In the 1970s, the answer to such ambiguities lay in situating particular processes of social control in their precise socio-structural and historical settings. The emerging Marxist criminology and sociology of law, for example, placed a theory of the state centre-stage in the analysis of how control was exercised (see Chapter 4.1). Hall et al. (1978, p. 195), for example, found the control culture approach to be ahistorical and too imprecise for an adequate understanding of processes of conformity, legitimation and, most significantly, opposition, in the class-structured democracies of ‘late capitalism’. It did not locate centres of power historically and thus was unable to account for moments of shift and change; it failed to differentiate between different types of state and political regime; and did not specify the type of social formation which requires a particular form of legal order. Above all, it adopted a predominantly coercive view of power and legal relations. Simply substituting coercion for the functionalist notion of consensus failed to identify how the exercise of power was often legitimized. The complex combination of processes of social regulation and civil liberties, of naked force and willing consent, and of resistance and deference was, quite simply, lost in a perspective that caricatured all police, social workers, teachers, philanthropists and reformers as unconscious agents of socio-cultural repression (Hall and Scraton, 1981, p. 470). As a result, Hall et al. (1978, p. 195) argued for the abandonment of the term ‘social control’ (except for ‘general descriptive purposes’) and its subjugation to that of state control. This, they argued, would enable recognition that the production of consent is achieved not simply through coercive measures, but through state leadership, direction, education and tutelage. Chunn and Gavigan reached a similar conclusion, again by stressing the ahistorical nature of ‘social control’ and by arguing that critical scholars should be searching for alternative concepts that are ‘attentive to the dynamic complexity of history, struggle and change’ (1988, p. 120).
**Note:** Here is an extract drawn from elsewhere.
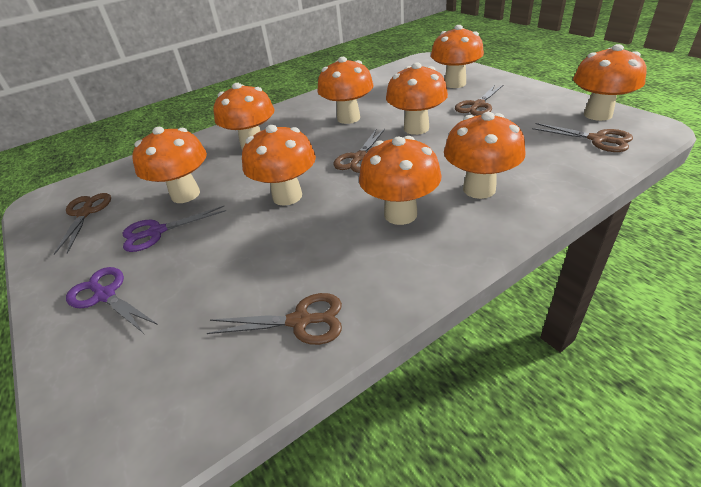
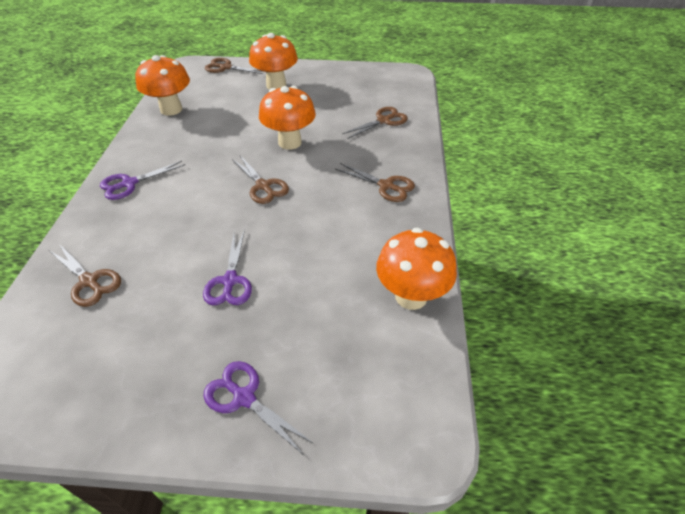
orange mushroom: [132,127,207,203] [214,83,274,150] [242,125,316,206] [317,57,374,124] [359,136,442,225] [386,62,448,135] [431,25,484,88] [444,112,526,199] [573,44,646,121] = 9 -> [135,55,190,116] [249,33,298,90] [259,86,316,150] [376,228,457,310] = 4
purple scissors: [66,267,158,333] [123,206,226,252] = 2 -> [100,161,185,200] [203,229,252,305] [203,361,314,455] = 3

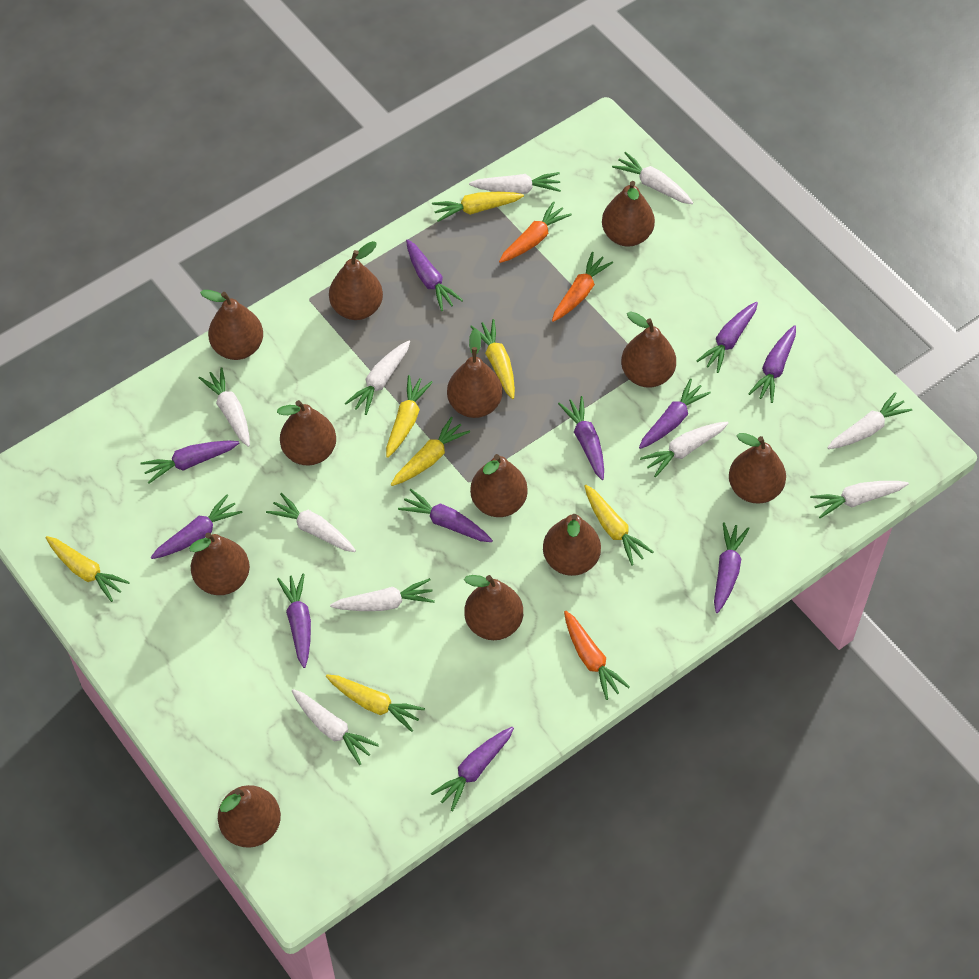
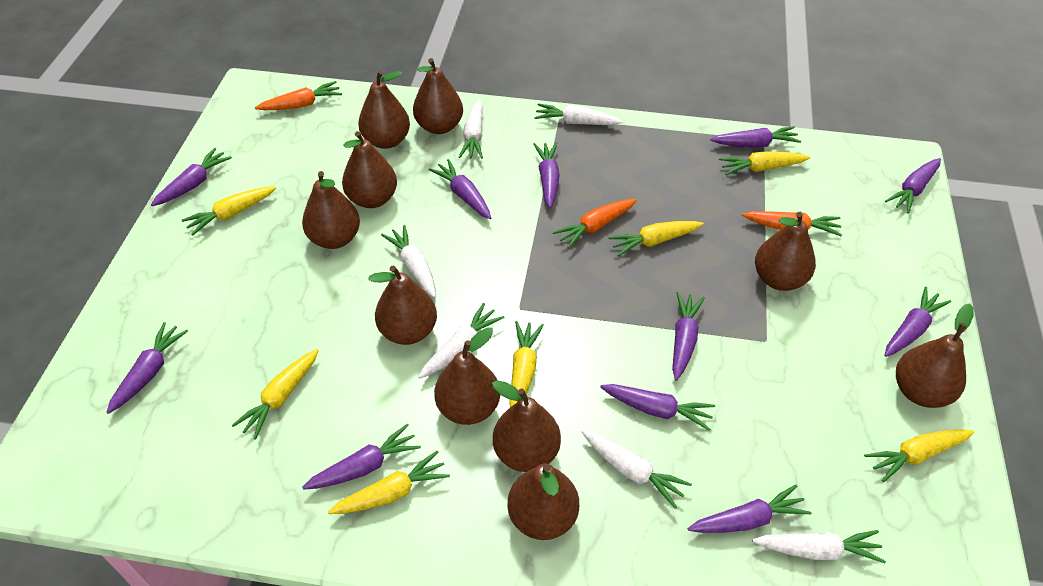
brown pear: [189,533,250,595] [200,290,263,360] [218,785,281,848] [277,400,336,466] [329,241,383,320] [447,328,502,418] [464,575,523,640] [470,454,528,517] [543,514,601,576] [602,181,655,247] [621,311,676,388] [729,433,786,504] = 12 -> [302,171,360,249] [342,131,397,208] [358,70,410,149] [369,266,437,345] [413,58,463,134] [434,327,500,425] [492,380,561,472] [508,463,579,540] [755,212,816,291] [896,304,973,408] = 10
white carrot: [199,367,250,447] [266,493,356,552] [292,689,379,765] [330,578,435,611] [345,340,410,415] [469,172,561,194] [612,152,693,204] [640,422,728,477] [810,481,909,518] [827,392,912,449] = 10 -> [381,225,436,298] [419,303,505,378] [459,99,483,159] [534,103,622,125] [582,430,692,509] [752,530,886,563] = 6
Feminist research has also alerted us to significant gender-based differences in the operation of both social and state control (Heidensohn, 1985). Disobedient or runaway young women and the ‘unfit’ teenage mother are far more likely to be candidates for intervention than disobedient, runaway or sexually active heterosexual young men. Moreover many social and employment policies have traditionally tended to be predicated on assumptions of female dependency and male independence. Systems of social control impact differently on different subject populations. A state-centred perspective may be able to recognize how ‘social control’ produces (rather than simply prohibits) certain behaviours, but on its own is unable to capture the nuances of control afforded by a ‘gendered lens’ (Walklate, 1995). In addition, some feminist authors have argued that the extension of control in some areas, rather than being dangerous, is urgently required in order to protect women from male domestic and street violence. As Smart (1989) argues, the law can be used not simply for disciplinary purposes, but also as a means to pursue a discourse of ‘rights’.